Maybe gas stations will go back to being service stations, where someone will help you exchanged batteries or they will have some semi automated system to help load and unload them.
It'll be like at costco....you go in and pay for your propane...then go outside and wait for the guy who fills up your tank/replaces your battery while the old guy in front of you with the caddy replaces 6 batteries at a time for his 20 year old EV.
 
I'm still reasonably in the camp of swappable batteries for most use cases are a bad idea. Far more weight and packaging and seriously constrains vehicle design. It's hard to find good numbers but current packs are in the order of 250 lbs in the livewire. Add in all the housing and packaging to install that in an least five pieces and space and weight would both probably increase by at least 20%.
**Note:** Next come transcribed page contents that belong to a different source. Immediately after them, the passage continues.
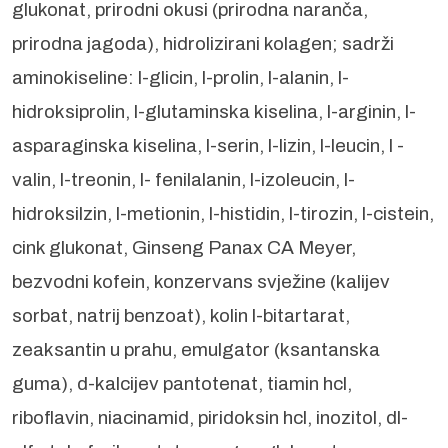
glukonat, prirodni okusi (prirodna naranča,
prirodna jagoda), hidrolizirani kolagen; sadrži
aminokiseline: l-glicin, l-prolin, l-alanin, l-
hidroksiprolin, l-glutaminska kiselina, l-arginin, l-
asparaginska kiselina, l-serin, l-lizin, l-leucin, l -
valin, l-treonin, l- fenilalanin, l-izoleucin, l-
hidroksilzin, l-metionin, l-histidin, l-tirozin, l-cistein,
cink glukonat, Ginseng Panax CA Meyer,
bezvodni kofein, konzervans svježine (kalijev
sorbat, natrij benzoat), kolin l-bitartarat,
zeaksantin u prahu, emulgator (ksantanska
guma), d-kalcijev pantotenat, tiamin hcl,
riboflavin, niacinamid, piridoksin hcl, inozitol, dl-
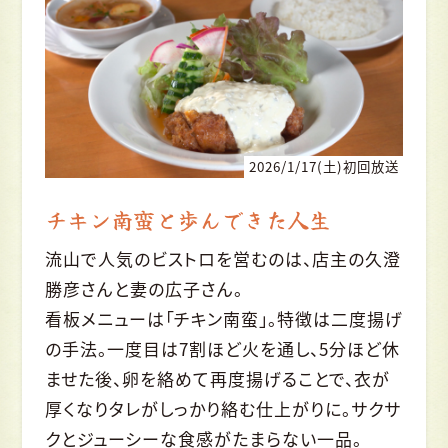
2026/1/17(土)初回放送
チキン南蛮と歩んできた人生
流山で人気のビストロを営むのは、店主の久澄
勝彦さんと妻の広子さん。
看板メニューは「チキン南蛮」。特徴は二度揚げ
の手法。一度目は7割ほど火を通し、5分ほど休
ませた後、卵を絡めて再度揚げることで、衣が
厚くなりタレがしっかり絡む仕上がりに。サクサ
クとジューシーな食感がたまらない一品。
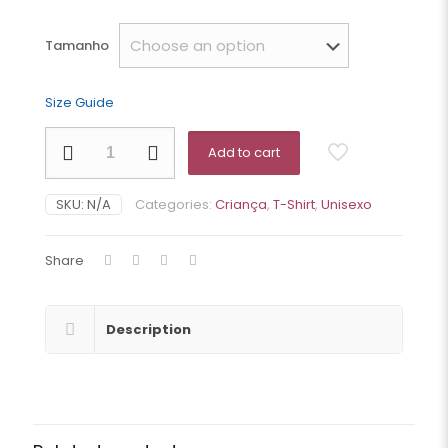
Tamanho
Size Guide
Amante
Add to cart
das
Caraíbas
-
SKU:
N/A
Categories:
Criança
,
T-Shirt
,
Unisexo
Kids
-
Eco-
Share
friendly
quantity
Description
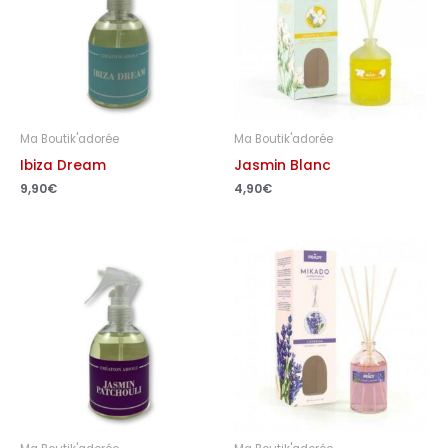
Ma Boutik'adorée
Ma Boutik'adorée
Ibiza Dream
Jasmin Blanc
9,90
€
4,90
€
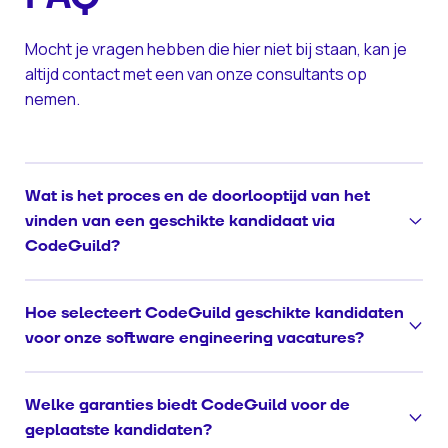
Mocht je vragen hebben die hier niet bij staan, kan je
altijd contact met een van onze consultants op
nemen.
Wat is het proces en de doorlooptijd van het
vinden van een geschikte kandidaat via
CodeGuild?
We starten met een grondige intake om de eisen en
Hoe selecteert CodeGuild geschikte kandidaten
wensen in kaart te brengen. Vervolgens brengen we
voor onze software engineering vacatures?
jouw unieke propositie naar ons netwerk. Al binnen 3
werkdagen kun je de eerste CV’s verwachten.
Bij CodeGuild weten we dat elke positie uniek is.
Welke garanties biedt CodeGuild voor de
Daarom gebruiken we een diepgaand proces om niet
Nieuwsgierig? Klik
hier »
voor een gedetailleerde
geplaatste kandidaten?
alleen de technische vereisten, maar ook de
uitleg over ons recruitmentproces.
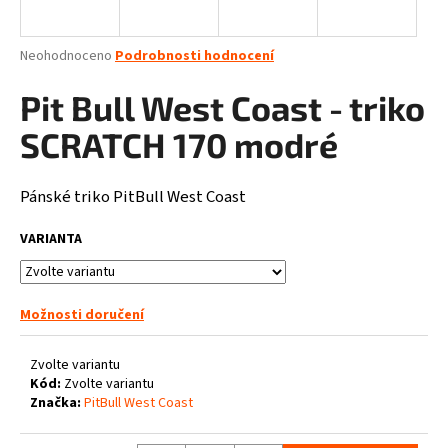
a
j
Průměrné
Neohodnoceno
Podrobnosti hodnocení
í
hodnocení
produktu
Pit Bull West Coast - triko
t
je
?
0,0
SCRATCH 170 modré
z
5
hvězdiček.
Pánské triko PitBull West Coast
HLEDAT
VARIANTA
Možnosti doručení
D
o
p
Zvolte variantu
o
Kód:
Zvolte variantu
Značka:
PitBull West Coast
r
u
For low speed, low range (like ebikes), a battery you can carry inside to charge while leaving the bike outside makes some sense. When required battery grossly exceeds 50 lbs, I don't see swapping as a viable option for most people most of the time. Since they are starting in Tokyo, maybe that specific situation makes sense with ultra high density and little charging infrastructure. Throw a charger that looks like a vending machine in each parking lot instead of 25 EV charge points.

+1. Unless they use robots, you will have ergonomic issues.
another big thing is the cost. unless you rent batteries like one of the car manufacturers is doing in China, it makes little sense. The most valuable part of an EV is the battery, I wouldn't be swapping my new, well-maintained battery for god knows what if I paid for it. And then who's to stop someone trading in duds and taking all of a station's good stock?
add to this, how charging speeds are progressing I don't really see this taking off except for niche scenarios (delivery ebikes, fleet, etc.)
 
Battery swapping requires:
- All vehicles involved to use the same physically interchangeable batteries. All same shape, all same size, all same connectors. Means those design aspects get "locked in" and can never change.
- Unless you are going to build a vast network of swap stations with lifting apparatus to deal with it safely (and that's expensive!) - The capacity of the battery is limited to what someone can ergonomically lift. Single-digits kWh capacity for the foreseeable future.
- The design of the vehicle is limited by the physical needs of battery swapping. Aside from accommodating the shape and size and connector design of the universal battery design, it also has to be easy and ergonomic to get it out and in.

For simple small around-town light scooters and so forth, perhaps this makes sense (and I believe this is what it is aimed at). They don't need much range. They don't need high performance. The shape of a scooter lends itself to having a battery under the seat or some such thing, which is easy for someone to lift out and carry inside to plug it into a charger.

For a "real motorcycle" (or any bigger vehicle), battery swapping is impractical and does not make sense.

With more and more availability of DC fast-charging, it makes even less sense.

One thing that is often overlooked is that the design of the J1772 AC and DC fast charging connectors is battery-agnostic. It doesn't care what battery the vehicle uses. You plug in the connector, the car communicates a signal that says "I'm ready for X amps at Y volts", the charging system says "OK here you go" and delivers that to the connector, the details of how that ends up charging the battery is sorted out on-board the vehicle by its battery management system that eventually communicates another signal "I'm full. Stop". The charging system doesn't care what sort of battery, how big, what shape, what chemistry, etc. We are not locked in to lithium-ion. If someone comes up with something better/faster/cheaper/?? - No problem.